─── Information provided
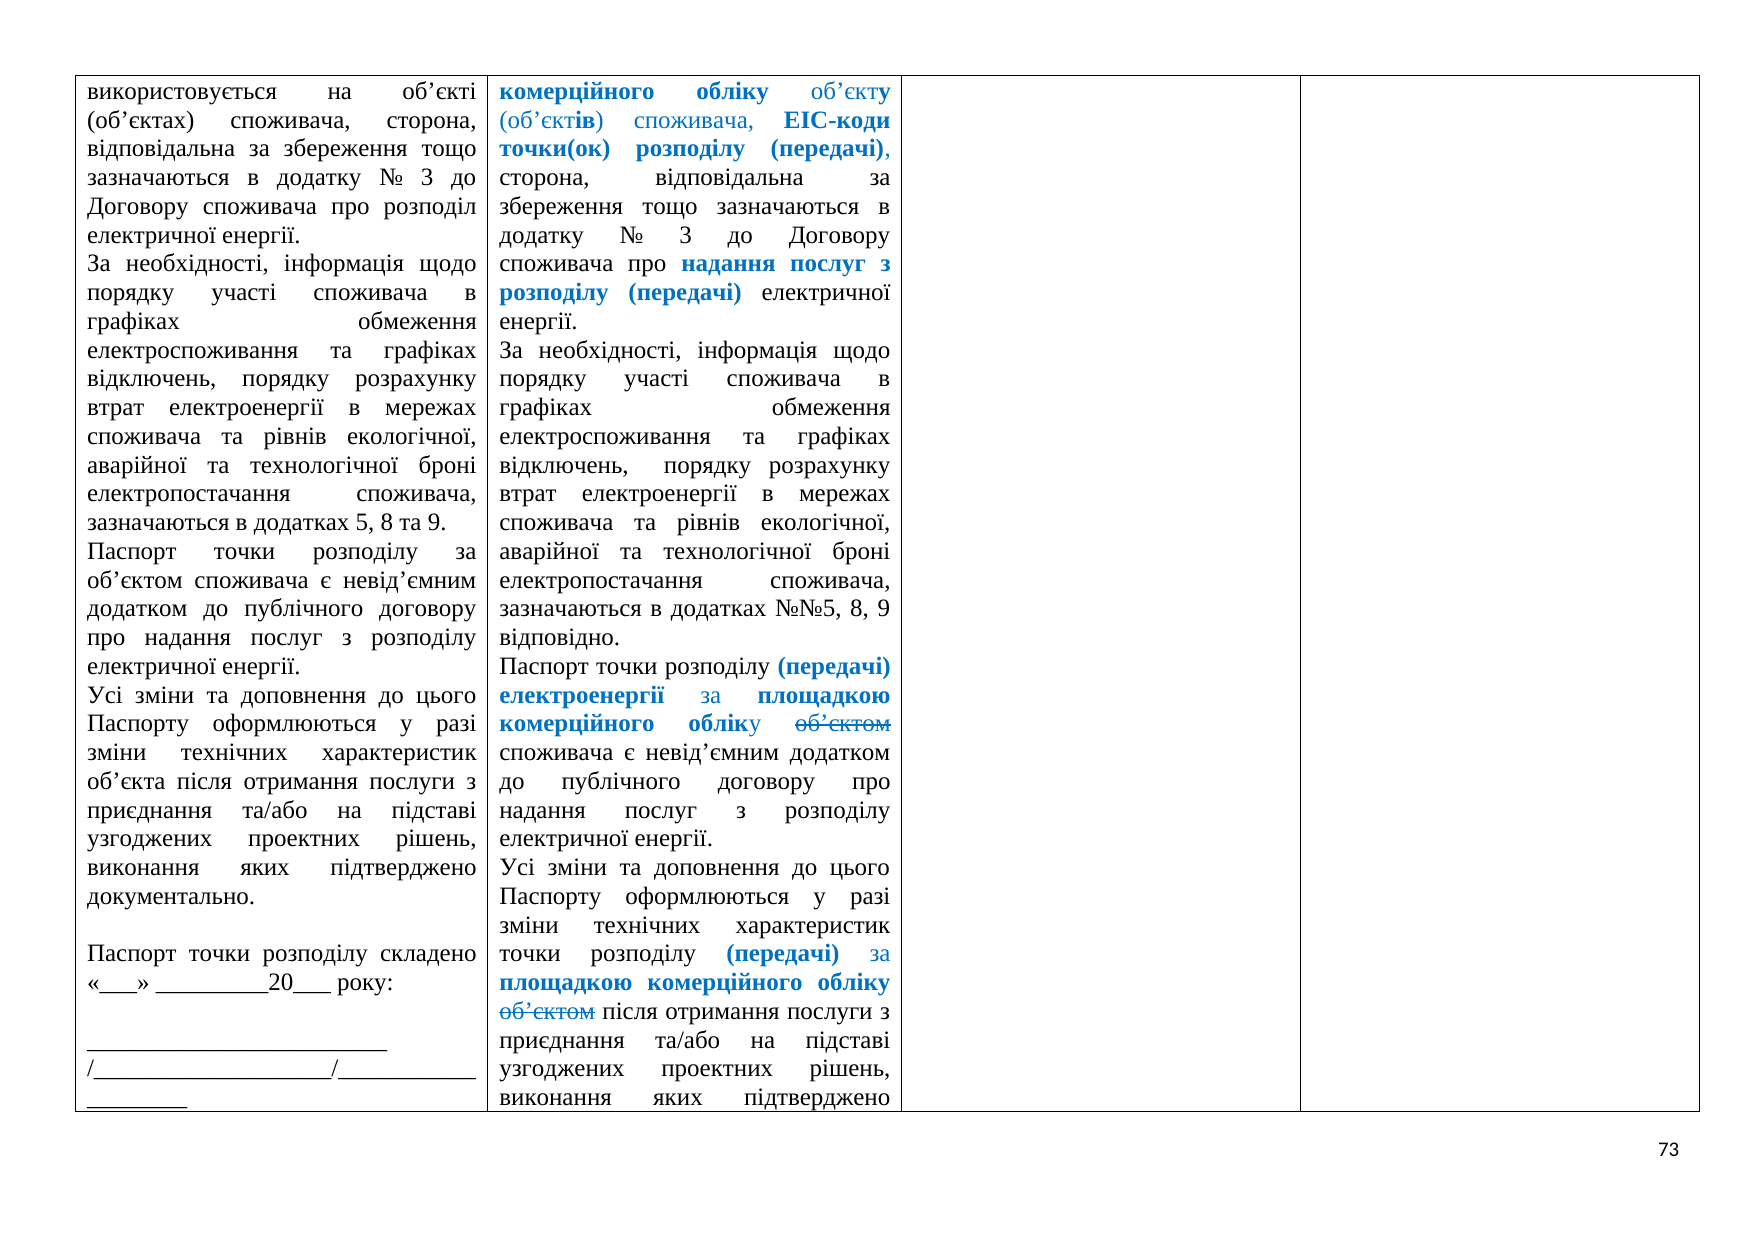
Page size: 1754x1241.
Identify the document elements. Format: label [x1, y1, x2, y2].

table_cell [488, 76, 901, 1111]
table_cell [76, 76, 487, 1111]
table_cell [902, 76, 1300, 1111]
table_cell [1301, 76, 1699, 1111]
──────
## [Work to complete]
Nothing but the records, copied exactly and stripped of pictures, should be returned.

## [Answer for this exercise]
Page size: 1754x1241.
Identify the document elements. Format: label [x1, y1, x2, y2].

table_cell [488, 76, 901, 1111]
table_cell [76, 76, 487, 1111]
table_cell [902, 76, 1300, 1111]
table_cell [1301, 76, 1699, 1111]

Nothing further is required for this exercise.